But that’s where a fundamental tension emerges.
Let’s take two familiar consumer goods: iPhones and Nike trainers.
In China, the workers who assemble iPhones at factories like Foxconn earn roughly $3 an hour. In Vietnam, the people—mostly women—who stitch and glue Nike trainers earn between $1 and $1.50 per hour. These are repetitive, physically demanding jobs, often involving long shifts, intense pressure, and little job security. And yet, in many cases, these jobs are highly sought-after, providing incomes otherwise unavailable in rural or undeveloped areas.
Now imagine relocating those production lines to the United States.
The federal minimum wage in the U.S. is $7.25 an hour. The average manufacturing wage is closer to $29 an hour. That’s ten times the cost of a Foxconn worker, and nearly thirty times that of a Vietnamese shoe assembler. The immediate implication is clear: either the cost of goods goes up, or wages go down.
But wages aren’t just a line in a spreadsheet—they’re someone’s rent, groceries, childcare. You can’t fill manufacturing jobs at $3 an hour in a country where rent is $1,200 a month. In other words, you can’t import low-cost manufacturing without importing low living standards—or paying the difference.

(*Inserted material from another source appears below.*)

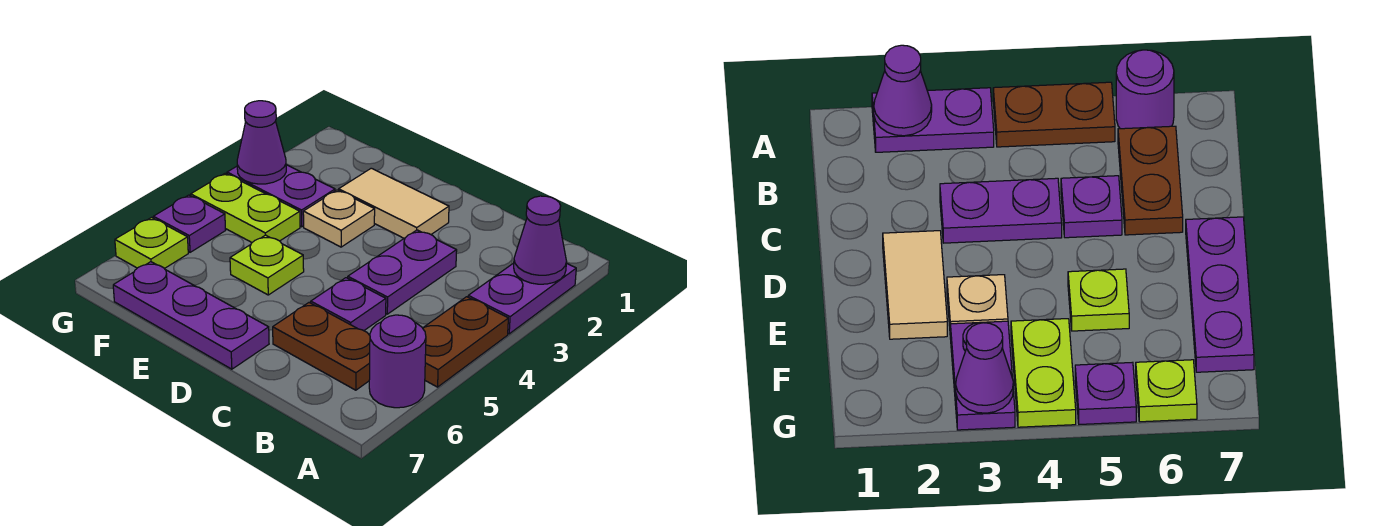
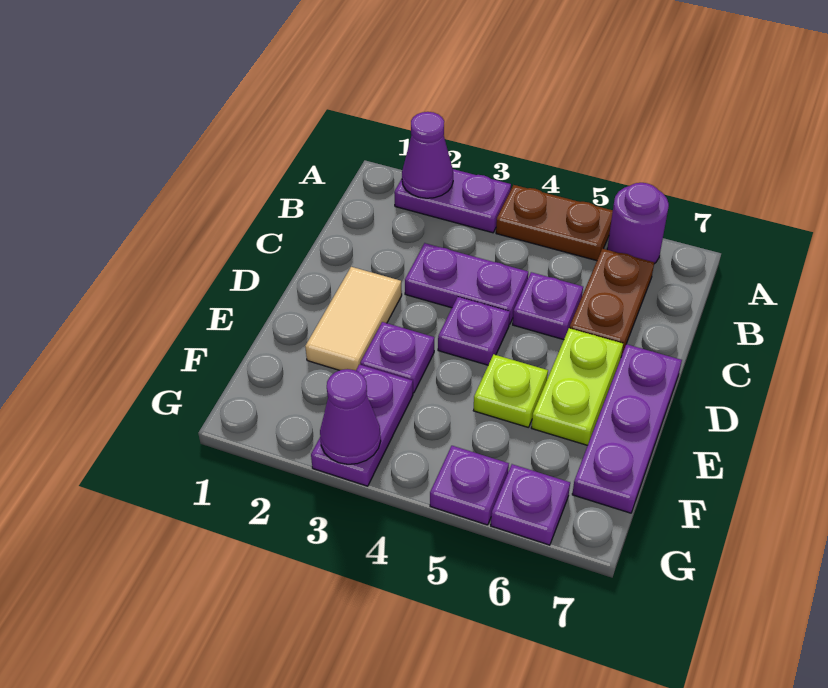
none -> purple 1x1 plate [438,297,510,365]
tan 1x1 plate [303,190,375,247] -> purple 1x1 plate [360,322,434,393]
lime 1x2 plate [191,173,300,242] -> lime 1x2 plate moved to [532,328,623,445]
lime 1x1 plate [115,218,188,269] -> purple 1x1 plate [491,464,570,545]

It’s also not as simple as just “taking the hit” on product cost. Labour makes up a small part of an iPhone’s total manufacturing cost—maybe 1–2%. Even if Apple moved all assembly to the U.S. and paid fair wages, the result might be a $50–$100 increase per device. A price bump, but not a crisis.
However, because the manufacturing process for iPhones is highly automated and specialised, a shift to U.S. production wouldn’t mean tens of thousands of new assembly jobs. It would bring some highly skilled roles, new facilities, and an uptick in local income tax revenue—but not in proportion to the increased cost. In other words, consumers would face higher prices without a commensurate boost in domestic employment or economic growth. The labour-saving efficiencies that make high-tech manufacturing possible also limit its benefits as a large-scale job creation strategy.
But for labour-intensive products like trainers, where wages are 10–12% of the manufacturing cost, the impact is sharper. Multiply those wages by 20 or 30, and the shoes might cost 50–60% more at retail—unless automation steps in or margins shrink dramatically.
This is not a statement about what should be done, only an observation about what is at stake. Tariffs may protect domestic industry in the short term, but they also signal a retreat from a long-standing economic model built on labour arbitrage. Replacing global manufacturing with domestic production demands more than patriotic slogans—it means confronting questions of cost, fairness, automation, and the true price of what we buy.
We’re used to a world where the cost of goods reflects the minimum someone, somewhere, was willing—or forced—to work for. Change that equation, and everything else changes with it.